**** Selected extract ****

"Doo Wop (That Thing)" is a song recorded by American recording artist Lauryn Hill for her debut solo studio album The Miseducation of Lauryn Hill (1998). It was written and produced by Hill. The song was released as the lead single from The Miseducation of Lauryn Hill on August 10, 1998, by Ruffhouse Records and Columbia Records. No commercial release was originally intended for the single in the US, but limited-quantity physical formats were issued two months later, on October 27.

"Doo Wop (That Thing)" became Hill's first and only US Billboard Hot 100 number-one hit. It became the first US number-one written, produced and recorded by one sole woman since Debbie Gibson's "Lost in Your Eyes" (1989). It debuted atop the Billboard Hot 100, making it the tenth song in the chart's history to do so, the first debut single to do so, and the first solo hip hop song to do so. It also marked the first song by a female rapper to peak at number one on the Hot 100, and remained the only solo song by a female rapper to debut at number one for nearly a quarter of century afterwards. The song stayed at number one for two weeks, setting the record for the longest-running number one by a solo female rapper, holding that record for almost 19 years.

Critically acclaimed, "Doo Wop (That Thing)" was named the best single of the year by Rolling Stone. It went on to win Best Female R&B Vocal Performance and Best R&B Song at the 41st Annual Grammy Awards (1999). According to Apple Music, which streams a censored version it is one of the most streamed songs of the 1990s. NPR named it one of the 300 most important songs of the 20th century. In 2021, "Doo Wop (That Thing)" ranked number 49 on Rolling Stone's 500 Greatest Songs of All Time. The accompanying music video for "Doo Wop (That Thing)" won four awards at the 1999 MTV Video Music Awards, including the top prize Video of the Year, becoming the first hip hop video to win the award, and made Hill the first solo black artist to win. At the Soul Train Music Awards, the video was awarded the Michael Jackson Award for Best R&B/Soul or Rap Music Video. VH1 and Slant Magazine have both ranked it as one of the 100 greatest music videos, with the latter ranking it as the 20th greatest music video of all time.

****

▶ Task prompt: According to the text on "Doo Wop (That Thing)", what position did the song hold on Rolling Stone's 500 Greatest Songs of All Time in 2021?

**** Dataset excerpts ****

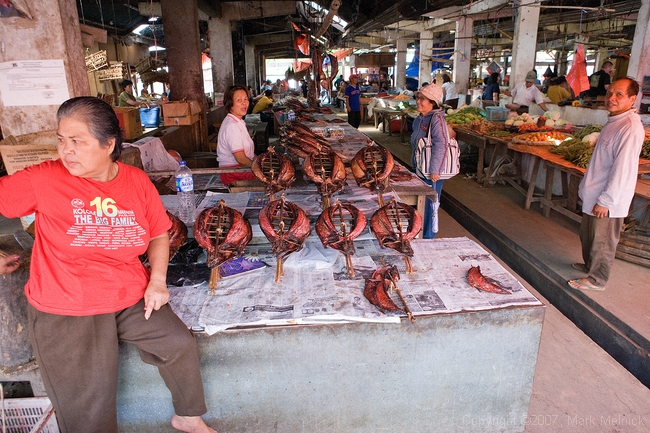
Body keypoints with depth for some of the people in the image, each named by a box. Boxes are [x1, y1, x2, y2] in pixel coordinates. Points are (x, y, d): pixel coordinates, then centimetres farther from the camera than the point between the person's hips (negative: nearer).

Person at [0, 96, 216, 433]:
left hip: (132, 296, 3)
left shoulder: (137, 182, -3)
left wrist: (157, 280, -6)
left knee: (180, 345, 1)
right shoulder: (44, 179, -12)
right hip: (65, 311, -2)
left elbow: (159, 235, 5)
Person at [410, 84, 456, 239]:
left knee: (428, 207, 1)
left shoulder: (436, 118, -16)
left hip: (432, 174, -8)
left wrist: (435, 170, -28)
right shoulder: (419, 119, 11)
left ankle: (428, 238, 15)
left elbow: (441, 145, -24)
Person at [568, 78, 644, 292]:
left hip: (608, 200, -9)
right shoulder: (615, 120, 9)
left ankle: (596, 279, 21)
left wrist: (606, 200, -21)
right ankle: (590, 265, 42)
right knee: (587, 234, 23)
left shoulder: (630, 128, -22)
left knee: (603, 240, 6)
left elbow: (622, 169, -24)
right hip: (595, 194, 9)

****
**** Dataset excerpts ****

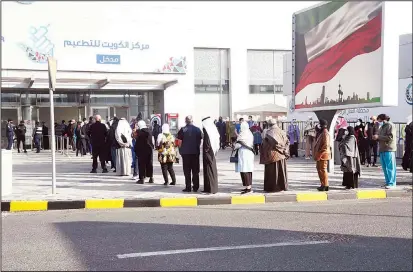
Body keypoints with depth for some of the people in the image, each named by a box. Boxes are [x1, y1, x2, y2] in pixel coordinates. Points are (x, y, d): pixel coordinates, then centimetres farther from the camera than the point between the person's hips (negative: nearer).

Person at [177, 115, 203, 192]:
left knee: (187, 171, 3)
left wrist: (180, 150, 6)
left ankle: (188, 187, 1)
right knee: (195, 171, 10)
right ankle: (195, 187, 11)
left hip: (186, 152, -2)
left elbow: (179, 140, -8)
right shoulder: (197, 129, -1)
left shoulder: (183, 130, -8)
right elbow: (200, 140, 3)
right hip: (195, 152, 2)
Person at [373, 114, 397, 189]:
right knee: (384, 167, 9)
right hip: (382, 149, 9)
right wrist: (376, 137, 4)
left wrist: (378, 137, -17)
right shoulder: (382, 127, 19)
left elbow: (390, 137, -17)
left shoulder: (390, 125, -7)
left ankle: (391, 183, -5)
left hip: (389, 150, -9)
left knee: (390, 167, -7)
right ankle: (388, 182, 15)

****

▶ Written reply: Number 49.